Every entry below has to appear again in your reply, word for word, but no picture may.
(DATA PROVIDED begins)
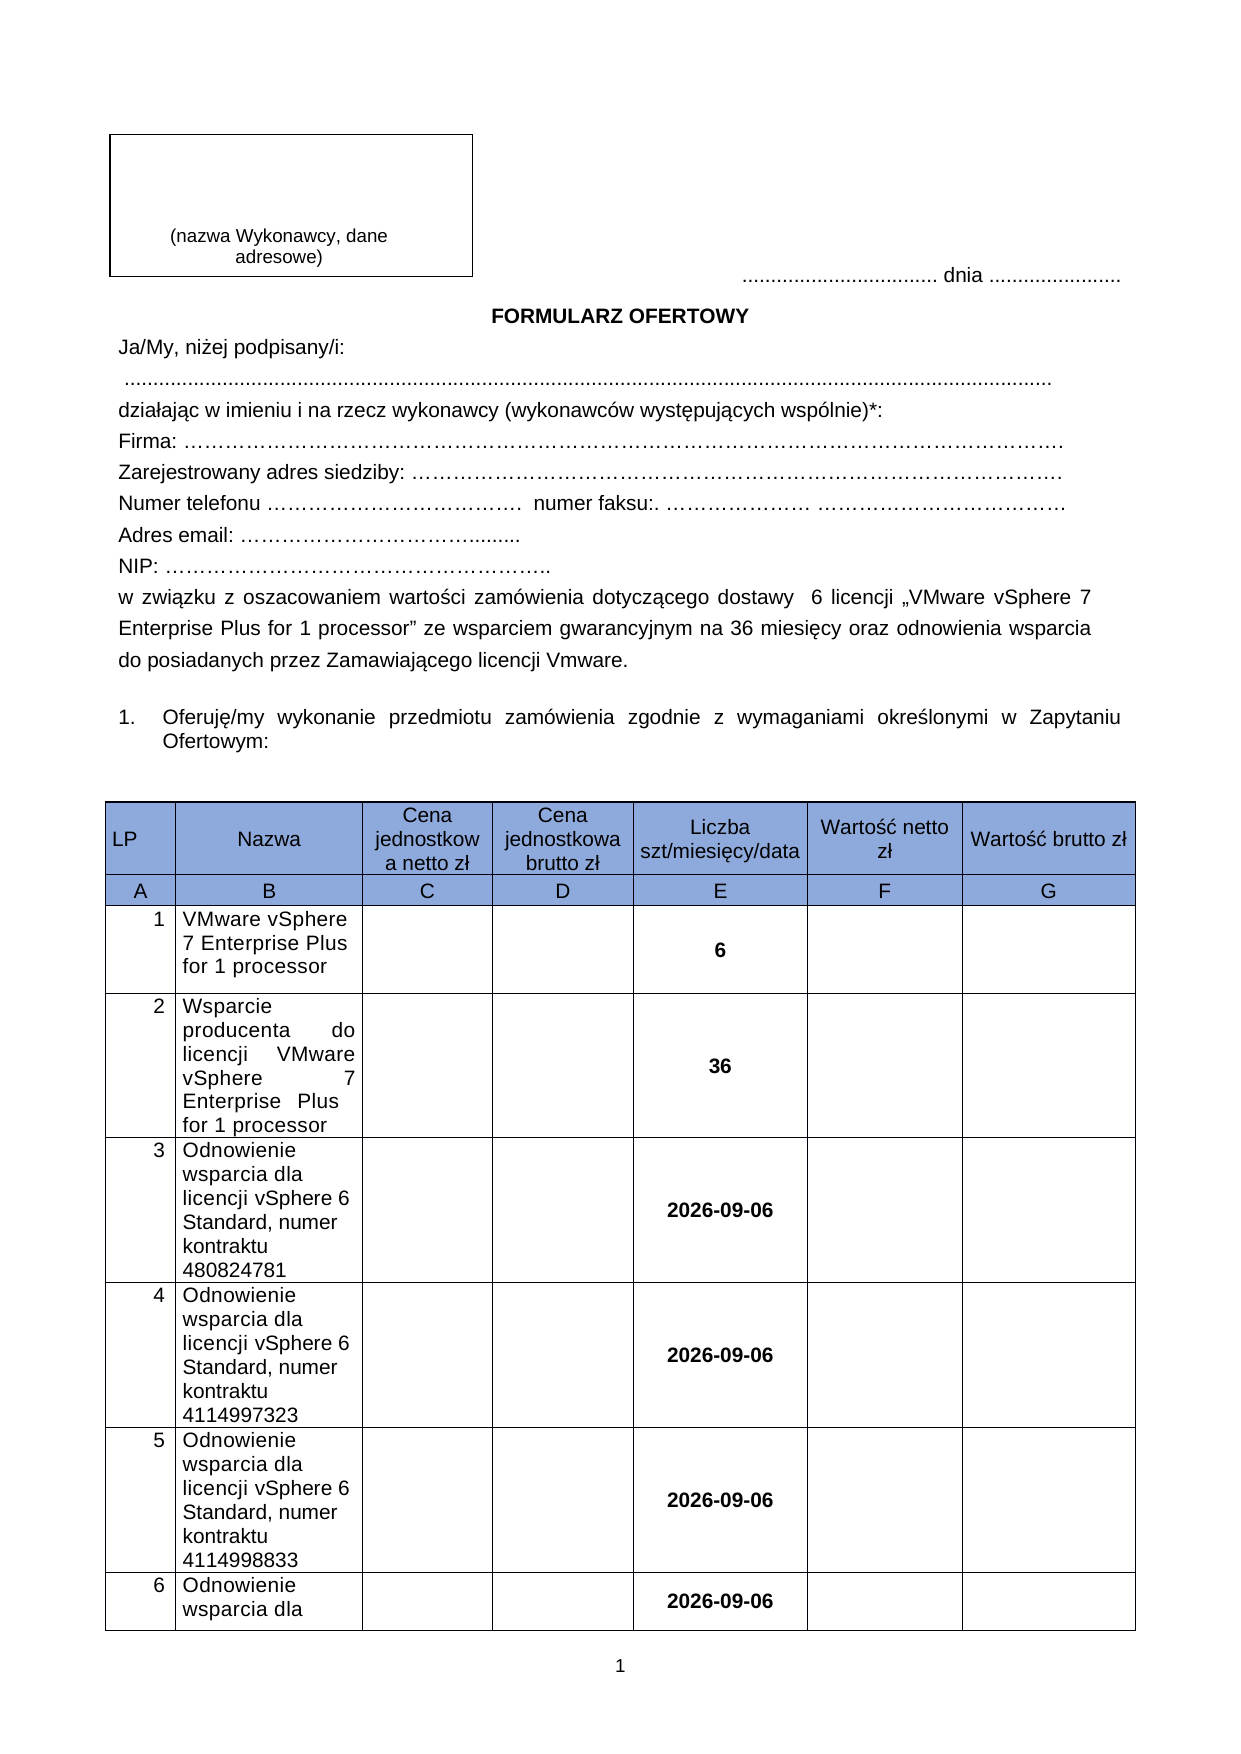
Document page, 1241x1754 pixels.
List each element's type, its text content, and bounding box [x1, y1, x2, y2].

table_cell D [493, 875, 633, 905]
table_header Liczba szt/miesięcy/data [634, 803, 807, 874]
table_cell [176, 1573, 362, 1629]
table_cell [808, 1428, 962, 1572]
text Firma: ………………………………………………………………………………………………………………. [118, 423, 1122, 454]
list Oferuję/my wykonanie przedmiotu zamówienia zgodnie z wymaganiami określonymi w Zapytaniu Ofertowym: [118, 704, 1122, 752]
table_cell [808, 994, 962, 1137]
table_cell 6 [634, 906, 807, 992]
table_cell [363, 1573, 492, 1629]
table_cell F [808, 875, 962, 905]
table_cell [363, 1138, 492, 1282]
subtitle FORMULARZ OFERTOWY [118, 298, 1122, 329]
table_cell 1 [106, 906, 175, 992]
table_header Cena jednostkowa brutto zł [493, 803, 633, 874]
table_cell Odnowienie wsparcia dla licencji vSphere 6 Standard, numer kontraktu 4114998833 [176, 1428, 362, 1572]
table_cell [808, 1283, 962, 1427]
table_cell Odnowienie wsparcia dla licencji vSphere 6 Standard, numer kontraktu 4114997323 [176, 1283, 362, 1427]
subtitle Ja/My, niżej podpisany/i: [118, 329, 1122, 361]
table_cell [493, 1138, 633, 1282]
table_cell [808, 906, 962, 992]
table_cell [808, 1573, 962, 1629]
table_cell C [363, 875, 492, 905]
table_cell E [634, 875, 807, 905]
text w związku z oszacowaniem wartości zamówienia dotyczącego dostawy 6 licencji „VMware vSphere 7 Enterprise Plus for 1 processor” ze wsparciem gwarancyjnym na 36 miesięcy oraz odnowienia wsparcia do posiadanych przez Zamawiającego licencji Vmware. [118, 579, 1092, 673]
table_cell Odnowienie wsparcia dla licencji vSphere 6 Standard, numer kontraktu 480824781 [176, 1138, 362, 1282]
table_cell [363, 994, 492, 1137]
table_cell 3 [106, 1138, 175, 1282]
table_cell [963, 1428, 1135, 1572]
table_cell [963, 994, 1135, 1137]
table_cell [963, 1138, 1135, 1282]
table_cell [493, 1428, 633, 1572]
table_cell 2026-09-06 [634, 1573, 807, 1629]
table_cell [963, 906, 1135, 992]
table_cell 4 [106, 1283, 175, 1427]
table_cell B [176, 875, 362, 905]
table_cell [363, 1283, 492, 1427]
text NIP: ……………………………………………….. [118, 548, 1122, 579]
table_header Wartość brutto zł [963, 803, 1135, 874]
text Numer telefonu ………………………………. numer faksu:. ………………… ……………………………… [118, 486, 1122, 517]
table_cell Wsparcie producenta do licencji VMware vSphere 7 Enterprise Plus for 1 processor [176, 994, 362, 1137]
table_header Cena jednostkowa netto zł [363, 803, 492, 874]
(DATA PROVIDED ends)
YOUR RESPONSE —
Document page, 1241x1754 pixels.
List each element's type, its text content, and bounding box [x1, y1, x2, y2].

table_cell D [493, 875, 633, 905]
table_header Liczba szt/miesięcy/data [634, 803, 807, 874]
table_cell [176, 1573, 362, 1629]
table_cell [808, 1428, 962, 1572]
text Firma: ………………………………………………………………………………………………………………. [118, 423, 1122, 454]
list Oferuję/my wykonanie przedmiotu zamówienia zgodnie z wymaganiami określonymi w Zapytaniu Ofertowym: [118, 704, 1122, 752]
table_cell [808, 994, 962, 1137]
table_cell 6 [634, 906, 807, 992]
table_cell [363, 1573, 492, 1629]
table_cell F [808, 875, 962, 905]
table_cell [363, 1138, 492, 1282]
subtitle FORMULARZ OFERTOWY [118, 298, 1122, 329]
table_cell 1 [106, 906, 175, 992]
table_header Cena jednostkowa brutto zł [493, 803, 633, 874]
table_cell Odnowienie wsparcia dla licencji vSphere 6 Standard, numer kontraktu 4114998833 [176, 1428, 362, 1572]
table_cell [808, 1283, 962, 1427]
table_cell Odnowienie wsparcia dla licencji vSphere 6 Standard, numer kontraktu 4114997323 [176, 1283, 362, 1427]
subtitle Ja/My, niżej podpisany/i: [118, 329, 1122, 361]
table_cell [493, 1138, 633, 1282]
table_cell [808, 906, 962, 992]
table_cell [808, 1573, 962, 1629]
table_cell C [363, 875, 492, 905]
table_cell E [634, 875, 807, 905]
text w związku z oszacowaniem wartości zamówienia dotyczącego dostawy 6 licencji „VMware vSphere 7 Enterprise Plus for 1 processor” ze wsparciem gwarancyjnym na 36 miesięcy oraz odnowienia wsparcia do posiadanych przez Zamawiającego licencji Vmware. [118, 579, 1092, 673]
table_cell Odnowienie wsparcia dla licencji vSphere 6 Standard, numer kontraktu 480824781 [176, 1138, 362, 1282]
table_cell [363, 994, 492, 1137]
table_cell 3 [106, 1138, 175, 1282]
table_cell [963, 1428, 1135, 1572]
table_cell [963, 994, 1135, 1137]
table_cell [963, 1138, 1135, 1282]
table_cell [493, 1428, 633, 1572]
table_cell 2026-09-06 [634, 1573, 807, 1629]
table_cell [963, 906, 1135, 992]
table_cell 4 [106, 1283, 175, 1427]
table_cell B [176, 875, 362, 905]
table_cell [363, 1283, 492, 1427]
text NIP: ……………………………………………….. [118, 548, 1122, 579]
table_header Wartość brutto zł [963, 803, 1135, 874]
text Numer telefonu ………………………………. numer faksu:. ………………… ……………………………… [118, 486, 1122, 517]
table_cell Wsparcie producenta do licencji VMware vSphere 7 Enterprise Plus for 1 processor [176, 994, 362, 1137]
table_header Cena jednostkowa netto zł [363, 803, 492, 874]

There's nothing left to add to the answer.